In a conventional user equipment (UE), the power headroom reporting is configured to be carried out when certain conditions are met. One typical power headroom reporting procedure is shown in FIG. 2, which dictates that a power headroom reporting occurs whenever (1) a periodic timer in accordance with a set period goes off, (2) the path loss is greater than a pre-determined threshold, and (3) a power headroom report is triggered by upper layer. Conditions to trigger power headroom reporting are often configured at an upper layer. When the condition is met, the PH(i) values as computed based on formula (1) are used to generate a power headroom report and are transmitted.
Specifically, the path loss is measured at 210. If the change in pass loss (ΔP) is greater than a pre-determined threshold, tested at 240, power headroom is to be reported at 270. The reported power headroom is computed based on the formulation as specified at 280. In addition to this power headroom reporting condition, there may be others as well. For instance, the power headroom reporting can be set up to be performed periodically. In this case, a power headroom reporting (PHR) tinier is checked, at 220, periodically and if the timer is expired, determined at 250, power headroom is to be reported at 270 in accordance with the computation as set forth at 280. In some situations, power headroom reporting may also be required. For example, upper layer configuration may be checked at 230. If it is required to perform power headroom reporting, determined at 260, power headroom is computed in accordance with the formula as set at 280 and reported at 270.
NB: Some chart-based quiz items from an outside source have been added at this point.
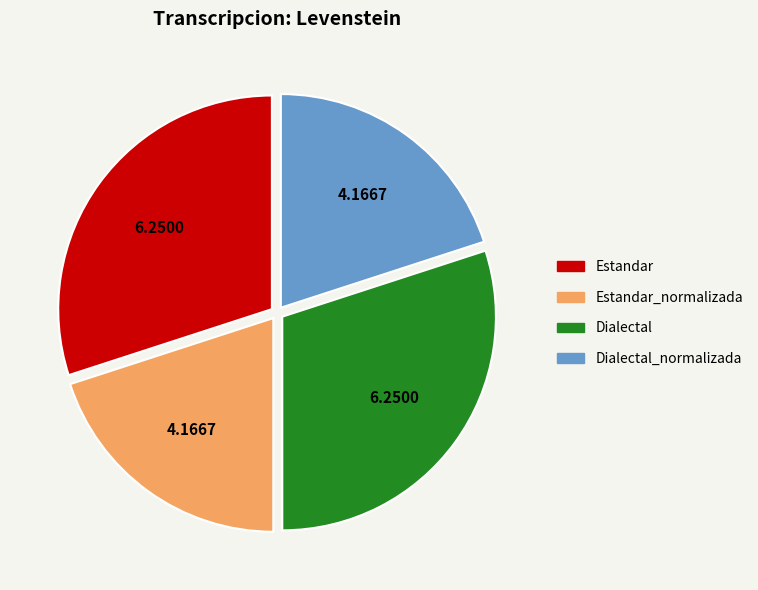

Is there any slice that represents more than half of the pie?

No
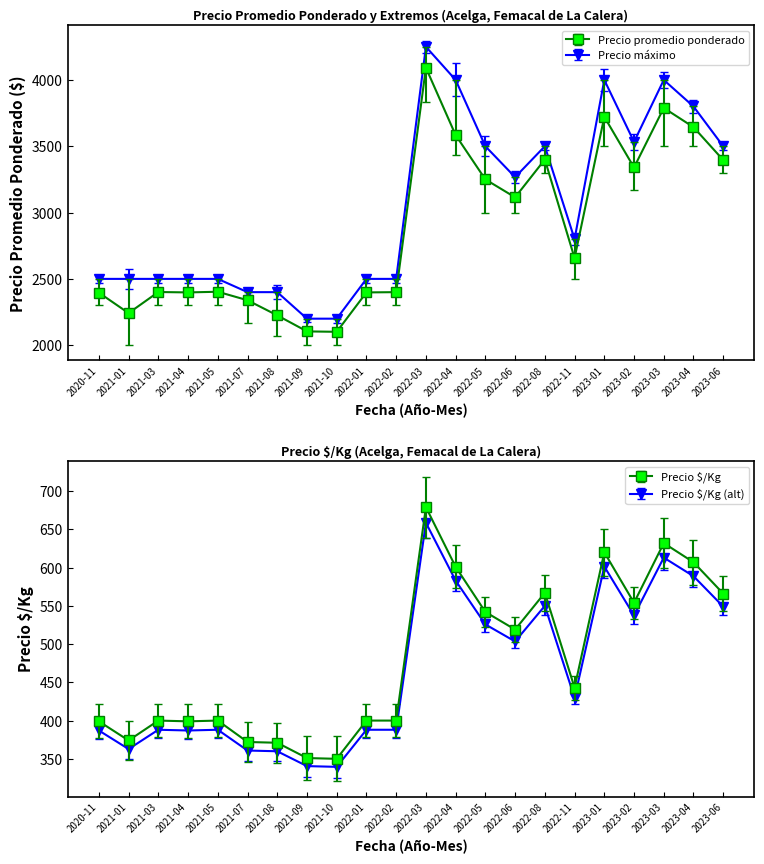

How many interior local peaks does the Precio promedio ponderado series have?

6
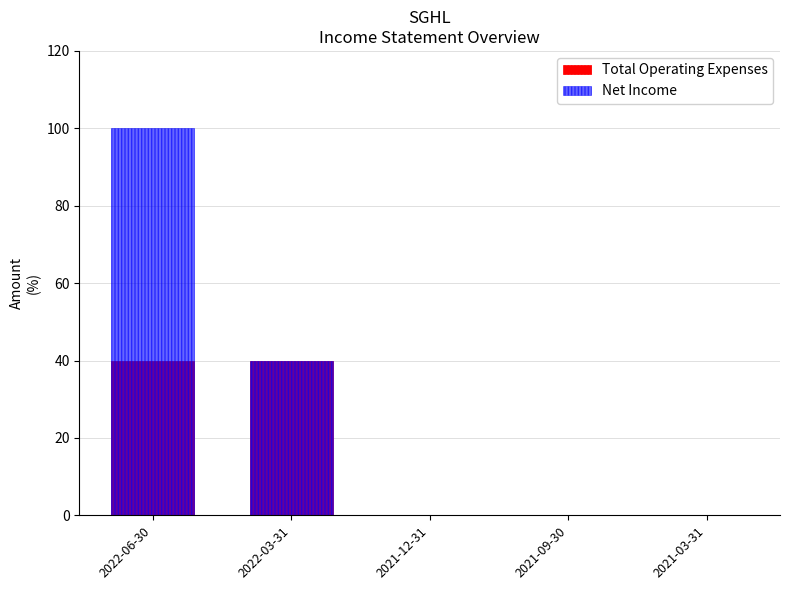

Reading left to right, list all the values displayed in this chart.

Total Operating Expenses: 40	40	0	0	0
Net Income: 100	40	0	0	0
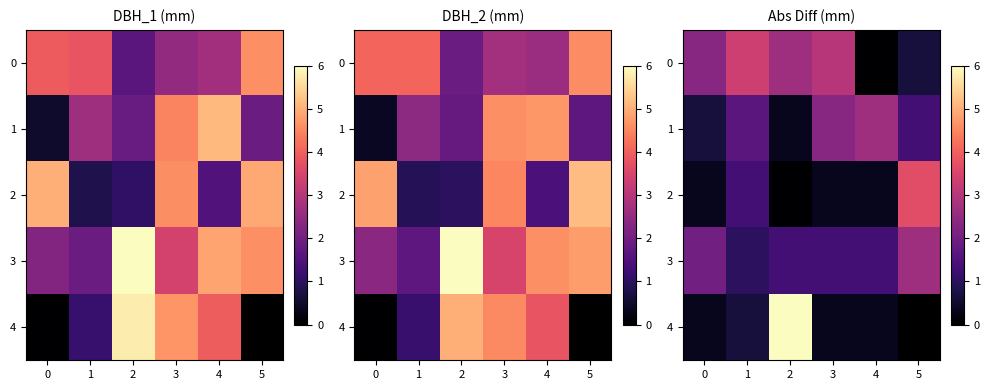

At how many categories does at least one series exceed 2?

6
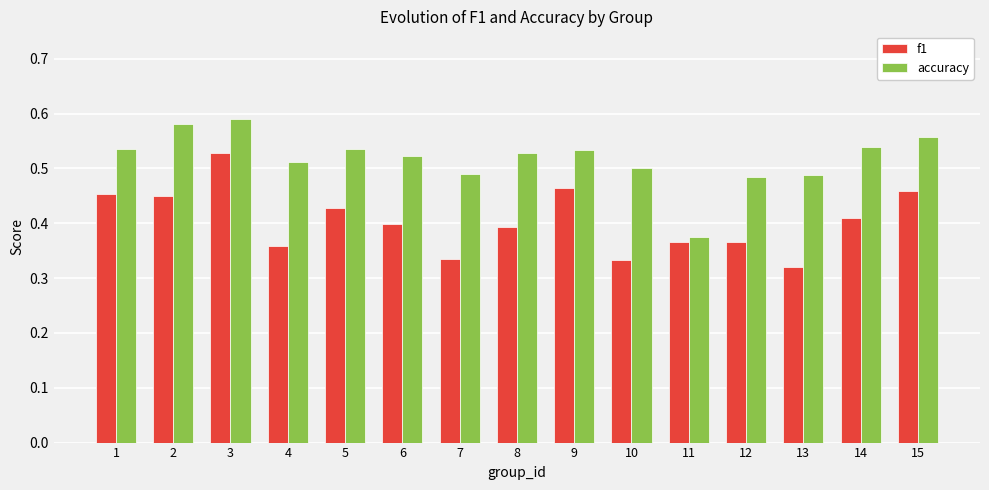

True or false: f1 has a value of 0.9 at 3.

False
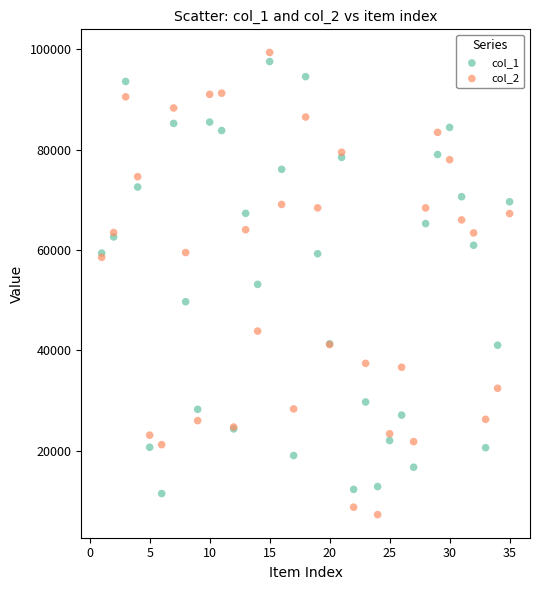

In the col_1 series, what Y value is closest to 54521?

53164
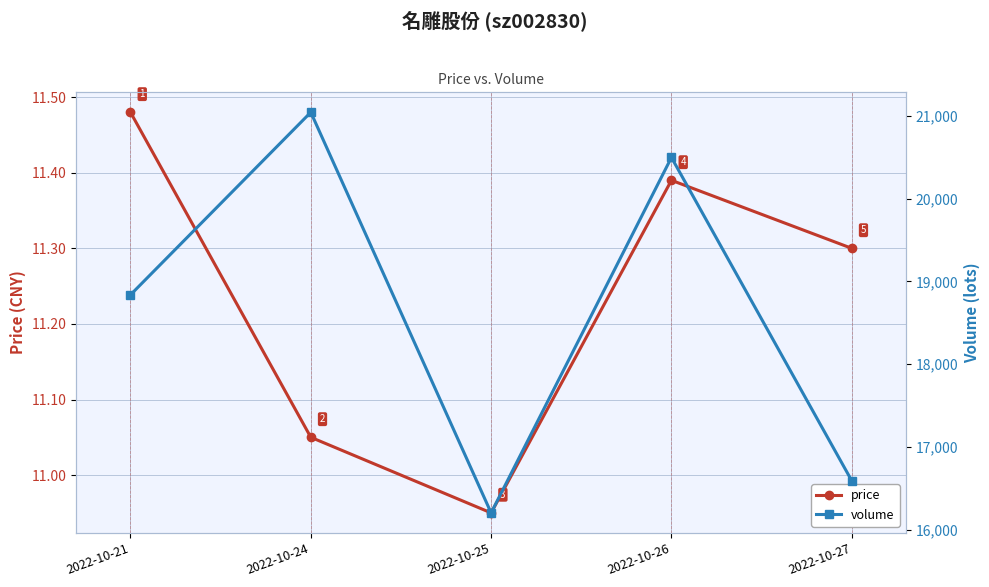

True or false: price and volume cross at least once.

False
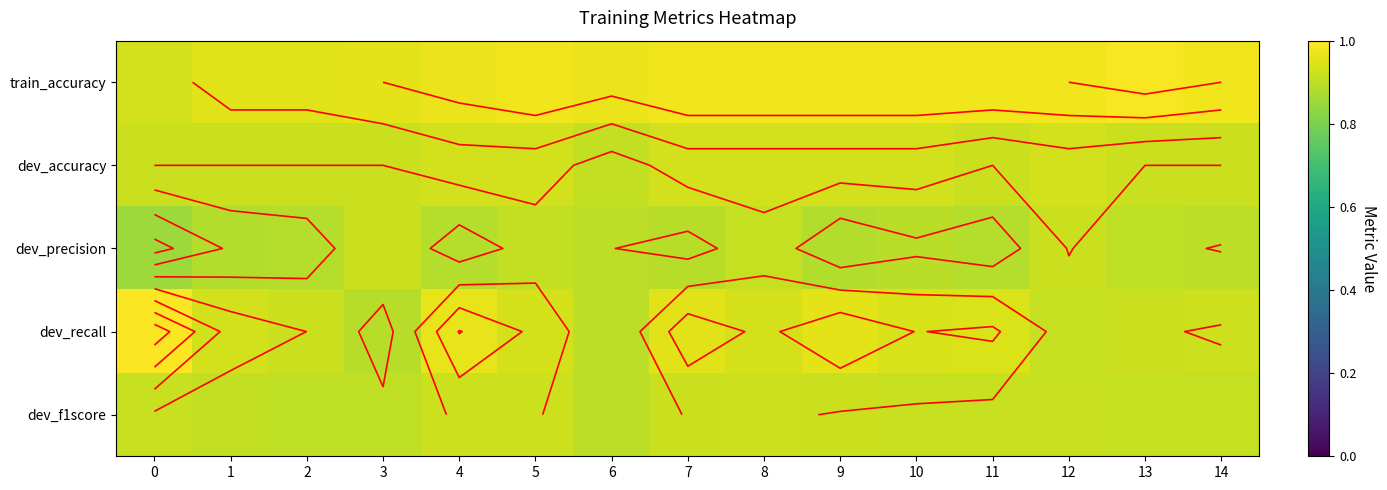

At how many categories does at least one series exceed 0?

15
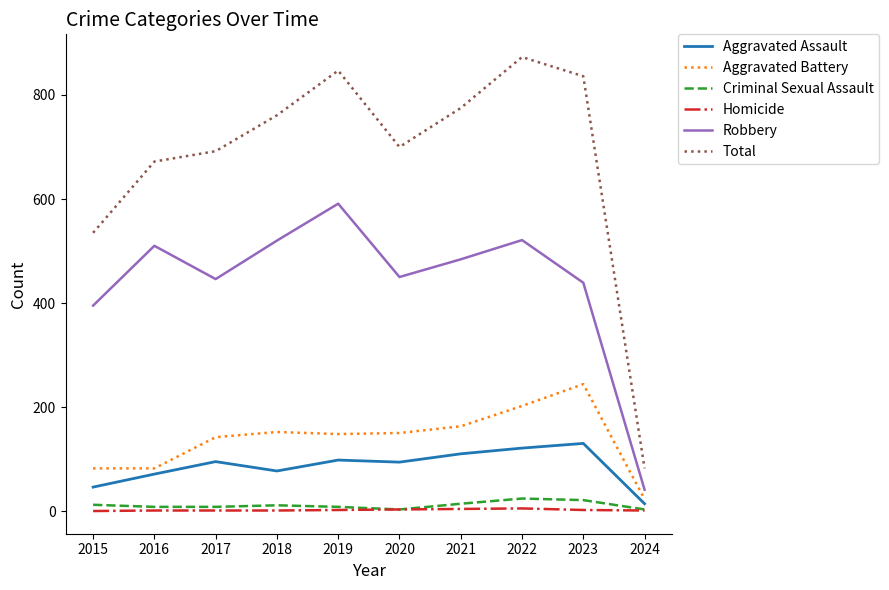

At which label does Robbery reach its peak?

2019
As discussed herein, more UEs are now capable of simultaneous multiple radio transmissions. As a result, a UE's actual maximum transmission power may vary dynamically. For example, when a UE conducts multiple radio transmissions simultaneously for, e.g., both voice and data transmission, the actual maximum power available for the LTE network may vary and may sometimes be smaller than PCMAX. However, the traditional power headroom computation, as illustrated in formula (1) and reporting triggering mechanism, as shown in FIG. 2, do not take into account such factors and, thus, will no longer work well. Therefore, a method and a system for power headroom computation and reporting thereof for UEs supporting simultaneous multiple radio transmissions are needed.